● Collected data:
::::::::
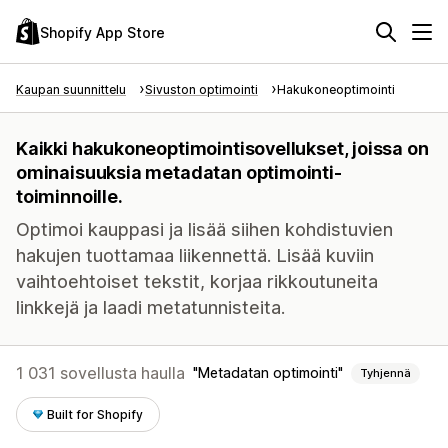
Shopify App Store
Kaupan suunnittelu
Sivuston optimointi
Hakukoneoptimointi
Kaikki hakukoneoptimointisovellukset, joissa on
ominaisuuksia metadatan optimointi-
toiminnoille.
Optimoi kauppasi ja lisää siihen kohdistuvien
hakujen tuottamaa liikennettä. Lisää kuviin
vaihtoehtoiset tekstit, korjaa rikkoutuneita
linkkejä ja laadi metatunnisteita.
1 031 sovellusta haulla
Metadatan optimointi
Tyhjennä
Built for Shopify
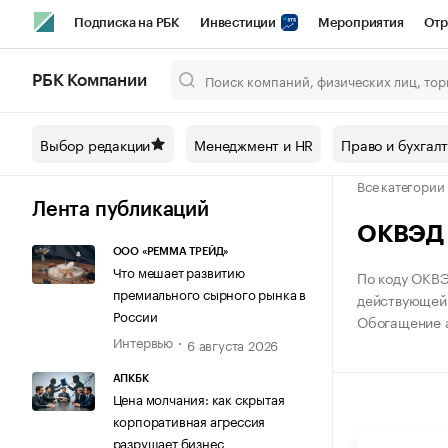
Подписка на РБК
Инвестиции
Мероприятия
Отр
Спорт
Школа управления РБК
РБК Образование
РБ
РБК Компании
Город
Стиль
Крипто
РБК Бизнес-среда
Дискусси
Выбор редакции
Менеджмент и HR
Право и бухгал
Спецпроекты СПб
Конференции СПб
Спецпроекты
Все категории
Технологии и медиа
Финансы
Рынок наличной валют
Лента публикаций
ОКВЭД 
ООО «РЕММА ТРЕЙД»
Что мешает развитию
По коду ОКВЭ
премиального сырного рынка в
действующей 
России
Обогащение а
Интервью
6 августа 2026
АПКБК
Цена молчания: как скрытая
корпоративная агрессия
разрушает бизнес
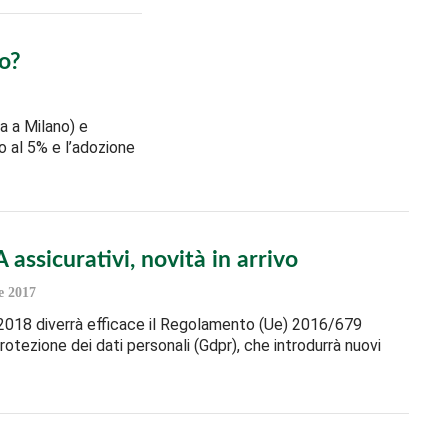
to?
a a Milano) e
o al 5% e l’adozione
assicurativi, novità in arrivo
e 2017
2018 diverrà efficace il Regolamento (Ue) 2016/679
protezione dei dati personali (Gdpr), che introdurrà nuovi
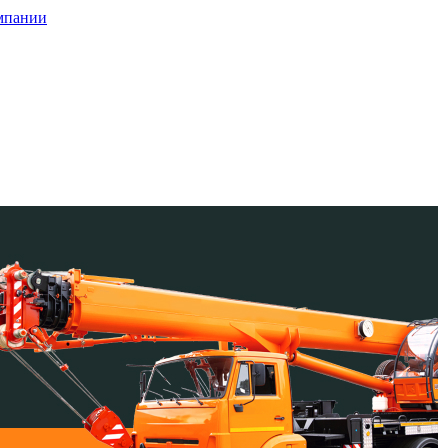
мпании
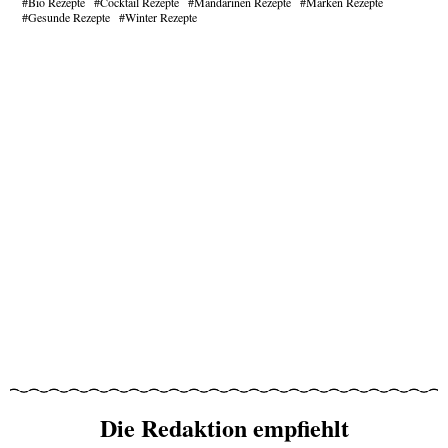
Bio Rezepte
Cocktail Rezepte
Mandarinen Rezepte
Marken Rezepte
Gesunde Rezepte
Winter Rezepte
Die Redaktion empfiehlt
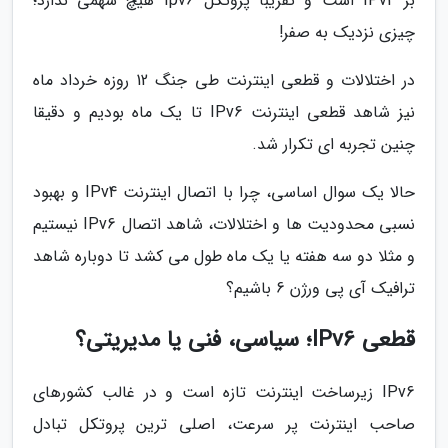
بر IPv4 است و تقریبا پروتکل Ipv6 هیچ سهمی ندارد؛
چیزی نزدیک به صفر!
در اختلالات و قطعی اینترنت طی جنگ 12 روزه خرداد ماه
نیز شاهد قطعی اینترنت IPv6 تا یک ماه بودیم و دقیقا
چنین تجربه ای تکرار شد.
حالا یک سوال اساسی، چرا با اتصال اینترنت IPv4 و بهبود
نسبی محدودیت ها و اختلالات، شاهد اتصال IPv6 نیستیم
و مثلا دو سه هفته یا یک ماه طول می کشد تا دوباره شاهد
ترافیک آی پی ورژن 6 باشیم؟
قطعی IPv6؛ سیاسی، فنی یا مدیریتی؟
IPv6 زیرساخت اینترنت تازه است و در غالب کشورهای
صاحب اینترنت پر سرعت، اصلی ترین پروتکل تبادل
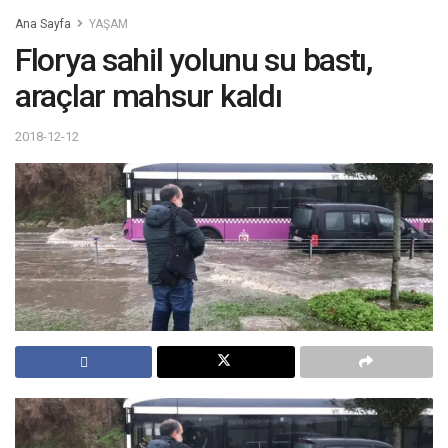
Ana Sayfa
YAŞAM
Florya sahil yolunu su bastı,
araçlar mahsur kaldı
2018-12-12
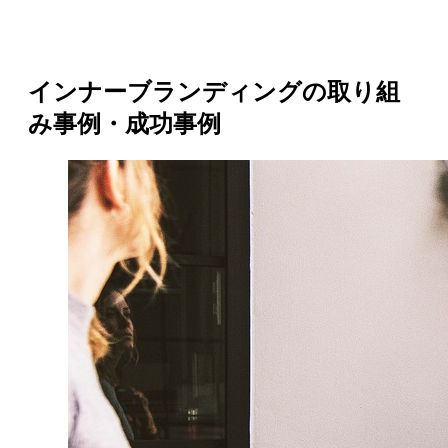
インナーブランディングの取り組
み事例・成功事例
::::::::
● To-do item: Copy all of the data above line for line without changing a word, and leave the pictures out of your answer.

● Written reply:
Shopify App Store
Kaupan suunnittelu
Sivuston optimointi
Hakukoneoptimointi
Kaikki hakukoneoptimointisovellukset, joissa on
ominaisuuksia metadatan optimointi-
toiminnoille.
Optimoi kauppasi ja lisää siihen kohdistuvien
hakujen tuottamaa liikennettä. Lisää kuviin
vaihtoehtoiset tekstit, korjaa rikkoutuneita
linkkejä ja laadi metatunnisteita.
1 031 sovellusta haulla
Metadatan optimointi
Tyhjennä
Built for Shopify
Подписка на РБК
Инвестиции
Мероприятия
Отр
Спорт
Школа управления РБК
РБК Образование
РБ
РБК Компании
Город
Стиль
Крипто
РБК Бизнес-среда
Дискусси
Выбор редакции
Менеджмент и HR
Право и бухгал
Спецпроекты СПб
Конференции СПб
Спецпроекты
Все категории
Технологии и медиа
Финансы
Рынок наличной валют
Лента публикаций
ОКВЭД 
ООО «РЕММА ТРЕЙД»
Что мешает развитию
По коду ОКВЭ
премиального сырного рынка в
действующей 
России
Обогащение а
Интервью
6 августа 2026
АПКБК
Цена молчания: как скрытая
корпоративная агрессия
разрушает бизнес
to?
a a Milano) e
o al 5% e l’adozione
assicurativi, novità in arrivo
e 2017
2018 diverrà efficace il Regolamento (Ue) 2016/679
protezione dei dati personali (Gdpr), che introdurrà nuovi
мпании
Bio Rezepte
Cocktail Rezepte
Mandarinen Rezepte
Marken Rezepte
Gesunde Rezepte
Winter Rezepte
Die Redaktion empfiehlt
بر IPv4 است و تقریبا پروتکل Ipv6 هیچ سهمی ندارد؛
چیزی نزدیک به صفر!
در اختلالات و قطعی اینترنت طی جنگ 12 روزه خرداد ماه
نیز شاهد قطعی اینترنت IPv6 تا یک ماه بودیم و دقیقا
چنین تجربه ای تکرار شد.
حالا یک سوال اساسی، چرا با اتصال اینترنت IPv4 و بهبود
نسبی محدودیت ها و اختلالات، شاهد اتصال IPv6 نیستیم
و مثلا دو سه هفته یا یک ماه طول می کشد تا دوباره شاهد
ترافیک آی پی ورژن 6 باشیم؟
قطعی IPv6؛ سیاسی، فنی یا مدیریتی؟
IPv6 زیرساخت اینترنت تازه است و در غالب کشورهای
صاحب اینترنت پر سرعت، اصلی ترین پروتکل تبادل
Ana Sayfa
YAŞAM
Florya sahil yolunu su bastı,
araçlar mahsur kaldı
2018-12-12
インナーブランディングの取り組
み事例・成功事例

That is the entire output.